- **HOW TO COMPLETE THIS TASK**
Pictures stay out of this copy; please retype only the lines from the start of the records through the line with "Age-based portfolio adjustments".
[DATASET RECORDS — start]
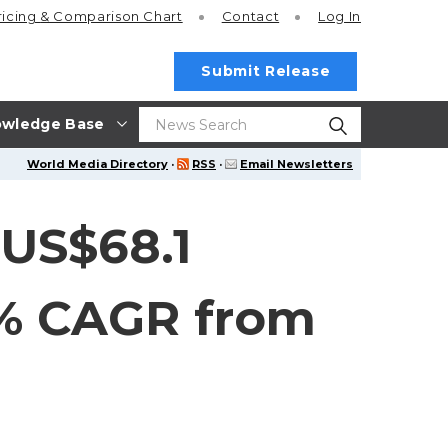
ricing
& Comparison Chart
Contact
Log In
Submit Release
wledge Base
World Media Directory
·
RSS
·
Email Newsletters
US$68.1
.7% CAGR from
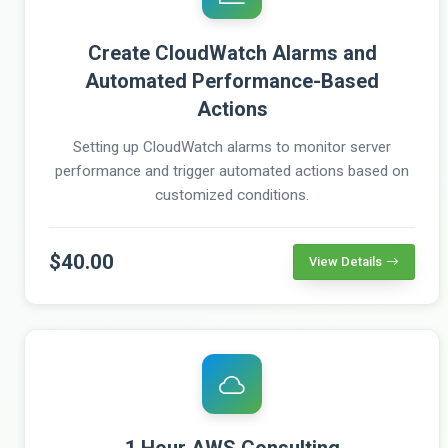
Create CloudWatch Alarms and
Automated Performance-Based
Actions
Setting up CloudWatch alarms to monitor server
performance and trigger automated actions based on
customized conditions.
$40.00
View Details
1 Hour AWS Consulting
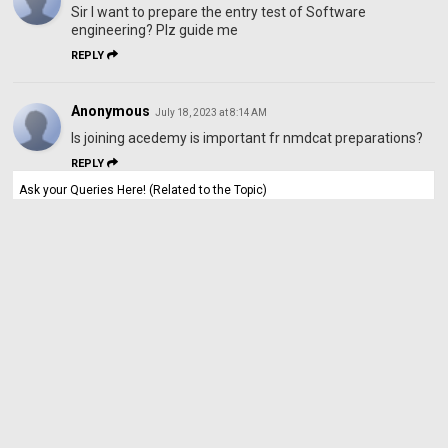
Sir I want to prepare the entry test of Software
engineering? Plz guide me
REPLY
Anonymous
July 18, 2023 at 8:14 AM
Is joining acedemy is important fr nmdcat preparations?
REPLY
Ask your Queries Here! (Related to the Topic)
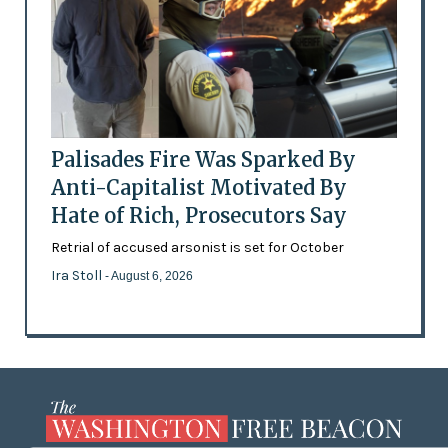
Palisades Fire Was Sparked By
Anti-Capitalist Motivated By
Hate of Rich, Prosecutors Say
Retrial of accused arsonist is set for October
Ira Stoll
- August 6, 2026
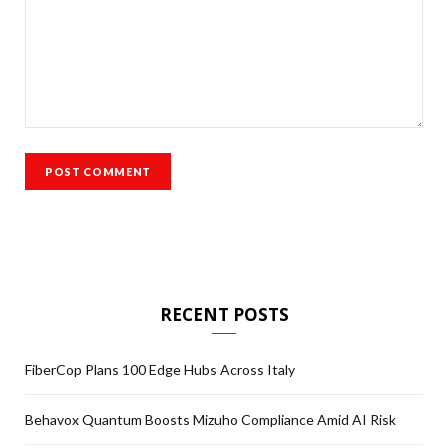
RECENT POSTS
FiberCop Plans 100 Edge Hubs Across Italy
Behavox Quantum Boosts Mizuho Compliance Amid AI Risk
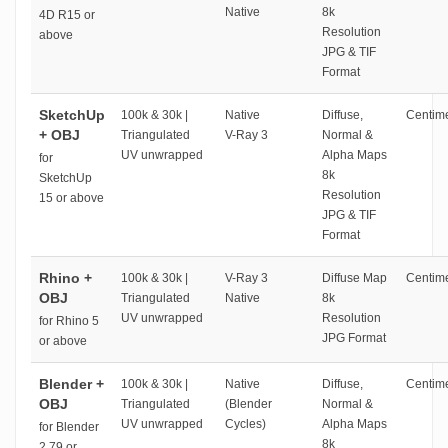
Native
8k
4D R15 or
Resolution
above
JPG & TIF
Format
SketchUp
100k & 30k |
Native
Diffuse,
Centime
+ OBJ
Triangulated
V-Ray 3
Normal &
UV unwrapped
Alpha Maps
for
8k
SketchUp
Resolution
15 or above
JPG & TIF
Format
Rhino +
100k & 30k |
V-Ray 3
Diffuse Map
Centime
OBJ
Triangulated
Native
8k
UV unwrapped
Resolution
for Rhino 5
JPG Format
or above
Blender +
100k & 30k |
Native
Diffuse,
Centime
OBJ
Triangulated
(Blender
Normal &
UV unwrapped
Cycles)
Alpha Maps
for Blender
8k
2.79 or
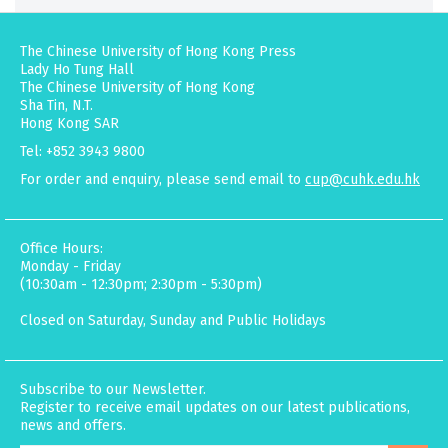
The Chinese University of Hong Kong Press
Lady Ho Tung Hall
The Chinese University of Hong Kong
Sha Tin, N.T.
Hong Kong SAR
Tel: +852 3943 9800
For order and enquiry, please send email to
cup@cuhk.edu.hk
Office Hours:
Monday - Friday
(10:30am - 12:30pm; 2:30pm - 5:30pm)
Closed on Saturday, Sunday and Public Holidays
Subscribe to our Newsletter.
Register to receive email updates on our latest publications,
news and offers.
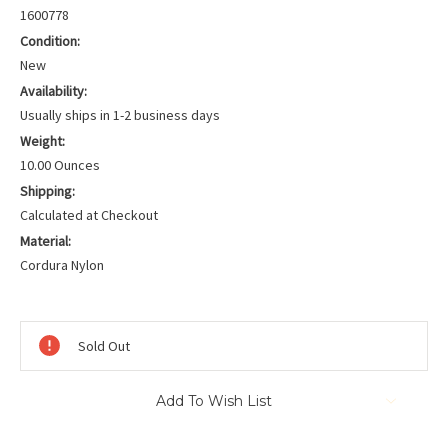
1600778
Condition:
New
Availability:
Usually ships in 1-2 business days
Weight:
10.00 Ounces
Shipping:
Calculated at Checkout
Material:
Cordura Nylon
Current
Stock:
Sold Out
Add To Wish List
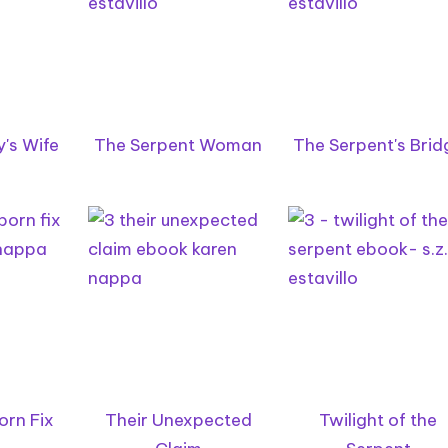
's Wife
The Serpent Woman
The Serpent's Brid
orn Fix
Their Unexpected
Twilight of the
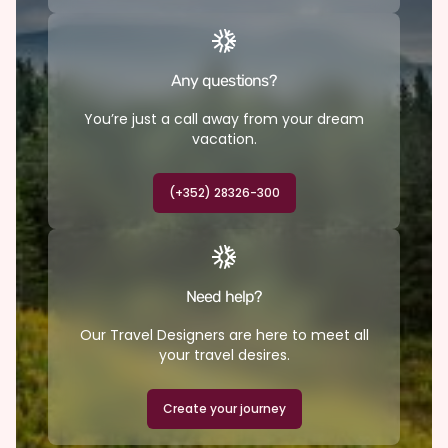
Any questions?
You’re just a call away from your dream
vacation.
(+352) 28326-300
Need help?
Our Travel Designers are here to meet all
your travel desires.
Create your journey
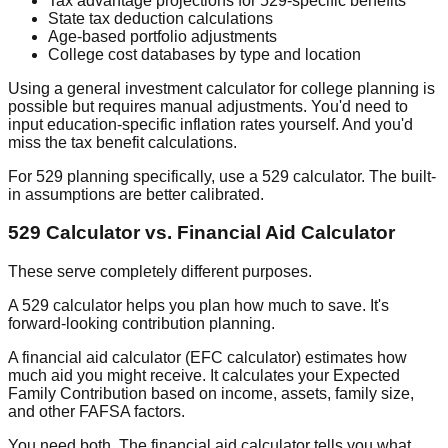
Tax advantage projections
for 529-specific benefits
State tax deduction calculations
Age-based portfolio adjustments
College cost databases
by type and location
Using a general investment calculator for college planning is
possible but requires manual adjustments. You'd need to
input education-specific inflation rates yourself. And you'd
miss the tax benefit calculations.
For 529 planning specifically, use a 529 calculator. The built-
in assumptions are better calibrated.
529 Calculator vs. Financial Aid Calculator
These serve completely different purposes.
A 529 calculator helps you plan
how much to save
. It's
forward-looking contribution planning.
A financial aid calculator (EFC calculator) estimates
how
much aid you might receive
. It calculates your Expected
Family Contribution based on income, assets, family size,
and other FAFSA factors.
You need both. The financial aid calculator tells you what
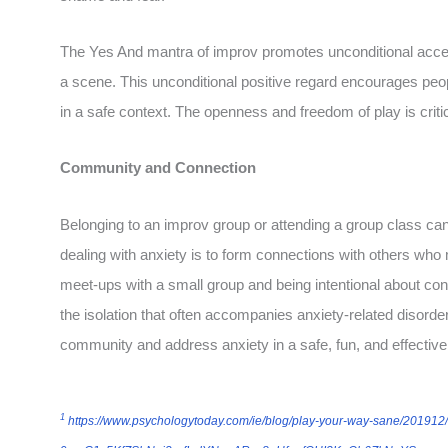
The Yes And mantra of improv promotes unconditional acce
a scene. This unconditional positive regard encourages peo
in a safe context. The openness and freedom of play is critic
Community and Connection
Belonging to an improv group or attending a group class can 
dealing with anxiety is to form connections with others who 
meet-ups with a small group and being intentional about con
the isolation that often accompanies anxiety-related disorde
community and address anxiety in a safe, fun, and effectiv
1
https://www.psychologytoday.com/ie/blog/play-your-way-sane/201912/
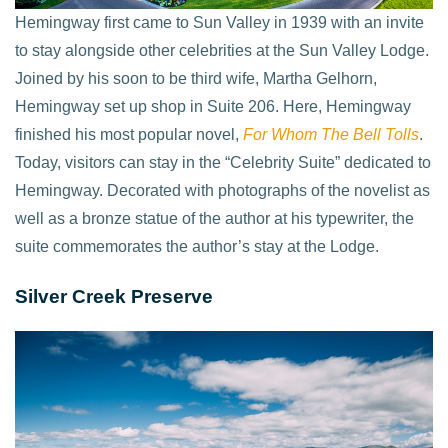
Hemingway first came to Sun Valley in 1939 with an invite
to stay alongside other celebrities at the Sun Valley Lodge.
Joined by his soon to be third wife, Martha Gelhorn,
Hemingway set up shop in Suite 206. Here, Hemingway
finished his most popular novel,
For Whom The Bell Tolls
.
Today, visitors can stay in the “Celebrity Suite” dedicated to
Hemingway. Decorated with photographs of the novelist as
well as a bronze statue of the author at his typewriter, the
suite commemorates the author’s stay at the Lodge.
Silver Creek Preserve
[DATASET RECORDS — finish]
- **ANSWER BOX**
ricing
& Comparison Chart
Contact
Log In
Submit Release
wledge Base
World Media Directory
·
RSS
·
Email Newsletters
US$68.1
.7% CAGR from
Create CloudWatch Alarms and
Automated Performance-Based
Actions
Setting up CloudWatch alarms to monitor server
performance and trigger automated actions based on
customized conditions.
$40.00
View Details
1 Hour AWS Consulting
Sir I want to prepare the entry test of Software
engineering? Plz guide me
REPLY
Anonymous
July 18, 2023 at 8:14 AM
Is joining acedemy is important fr nmdcat preparations?
REPLY
Ask your Queries Here! (Related to the Topic)
Palisades Fire Was Sparked By
Anti-Capitalist Motivated By
Hate of Rich, Prosecutors Say
Retrial of accused arsonist is set for October
Ira Stoll
- August 6, 2026
RECENT POSTS
FiberCop Plans 100 Edge Hubs Across Italy
Behavox Quantum Boosts Mizuho Compliance Amid AI Risk
Native
8k
4D R15 or
Resolution
above
JPG & TIF
Format
SketchUp
100k & 30k |
Native
Diffuse,
Centime
+ OBJ
Triangulated
V-Ray 3
Normal &
UV unwrapped
Alpha Maps
for
8k
SketchUp
Resolution
15 or above
JPG & TIF
Format
Rhino +
100k & 30k |
V-Ray 3
Diffuse Map
Centime
OBJ
Triangulated
Native
8k
UV unwrapped
Resolution
for Rhino 5
JPG Format
or above
Blender +
100k & 30k |
Native
Diffuse,
Centime
OBJ
Triangulated
(Blender
Normal &
UV unwrapped
Cycles)
Alpha Maps
for Blender
8k
2.79 or
The Chinese University of Hong Kong Press
Lady Ho Tung Hall
The Chinese University of Hong Kong
Sha Tin, N.T.
Hong Kong SAR
Tel: +852 3943 9800
For order and enquiry, please send email to
cup@cuhk.edu.hk
Office Hours:
Monday - Friday
(10:30am - 12:30pm; 2:30pm - 5:30pm)
Closed on Saturday, Sunday and Public Holidays
Subscribe to our Newsletter.
Register to receive email updates on our latest publications,
news and offers.
1600778
Condition:
New
Availability:
Usually ships in 1-2 business days
Weight:
10.00 Ounces
Shipping:
Calculated at Checkout
Material:
Cordura Nylon
Current
Stock:
Sold Out
Add To Wish List
's Wife
The Serpent Woman
The Serpent's Brid
orn Fix
Their Unexpected
Twilight of the
Any questions?
You’re just a call away from your dream
vacation.
(+352) 28326-300
Need help?
Our Travel Designers are here to meet all
your travel desires.
Create your journey
Tax advantage projections
for 529-specific benefits
State tax deduction calculations
Age-based portfolio adjustments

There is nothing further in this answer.